You've got two "plane normal vectors" that intersect at the origin. This means they are co-planar. If you find this plane (which is straight forward with a couple of cross products), then project the outline of the cones onto this plane, you've reduced the problem down to a question of "does triangle A intersect triangle B".

Or, more simply:

- Get the "apex angle" of each cone/triangle from its normal vector
- Get the angle subtended between the normals of each plane
- If the sum of the apex angles is greater than this subtended angle, your cones/triangles intersect.

So, let's say you know a few things:

1. The unit vectors of each plane's normal vector:

zVec1 = rand(1,3); zVec1 = zVec1/norm(zVec1) zVec2 = rand(1,3); zVec2 = zVec2/norm(zVec2)

2. The "height" of each triangle (ie, the distance from your cone plane to the global origin:

ht1 = 10 ht2 = 7

3. The "width" of each triangle (ie, the radius of each cone):

wdth1 = 2 wdth2 = 3

Now you've got all you need to calculate the apex angle of each cone (ie, between the cone wall and the normal vector):

ang1 = atand(wdth1/ht1) ang2 = atand(wdth2/ht2)

And the angle between the two plane normal vectors:

twoVecDotProd = dot(zVec1,zVec2) angBetweenNormVecs = acosd(twoVecDotProd)

Now you've got your result:

conesIntersect = twoVecDotProd>0 && ang1+ang2 >= angBetweenNormVecs

Does that work for you?

Sven.

Doctor61
on 7 Feb 2013

Hi Sven, thanks again for your valuable help.

This method is a very smart solution to my problem. But I have tried it on some random samples and it seems it does not perform correctly. BTW I have two questions about it: first, when you say "width of each triangle (ie, the radius of each cone)", do you basically mean the diameter of the circles I have as the base of the cones? Cause later you divide it by 2, in order to find the apex angle.

Also, I am a bit confused why you chose the inequality so that there is an intersection when ang1+ang2 is larger than angBetweenNormVecs, I would have assumed the opposite. Needless to say, I tried the opposite too and in some random runs it yields a wrong answer.

Sven
on 7 Feb 2013

Oh, sorry, yes, I meant "diameter". I've updated the solution above to use the word "radius" and to **not** divide this by two.

Sven
on 7 Feb 2013

Think of it this way, when *angBetweenNormVecs* is very small, the cones are pointing in the same direction and are more likely to intersect. When the *ang1* or *ang2* of the cones gets larger, that means that the cones are covering more space, and are similarly more likely to intersect. The greater-than sign is pointing the right way, and I'm quite confident that the above algorithm works correctly.

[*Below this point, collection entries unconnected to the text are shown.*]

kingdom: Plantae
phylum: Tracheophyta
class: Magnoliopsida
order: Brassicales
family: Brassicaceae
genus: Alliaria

Anyway, it will **always** be better to show a specific example (with code to set up your zVecs/hts/wdths) rather than say that random samples don't work...

Thanks, Sven.

## 1 Comment

## Cedric Wannaz

Direct link to this comment:http://www.mathworks.com/matlabcentral/answers/62400#comment_127407

EDIT:discard this comment; I wrote it before realizing that your cones have both their tip at the origin.You will probably find a lib. that does it, but if you had to do it "by hand".. you could start by computing the distance between the axes of both cones. This is done by computing the scalar product between a vector made of two arbitrary points from the two axes respectively and a unit vector orthogonal to the two axes. You get the latter by normalizing the cross product between two arbitrary directional vectors defining the two axes.

It would not be too complicated then to find radii of both solid angles at closest locations between the two axes. However, what you call "overlapping" is vague. If the two cones have an intersect, its geometry will be quite complicated.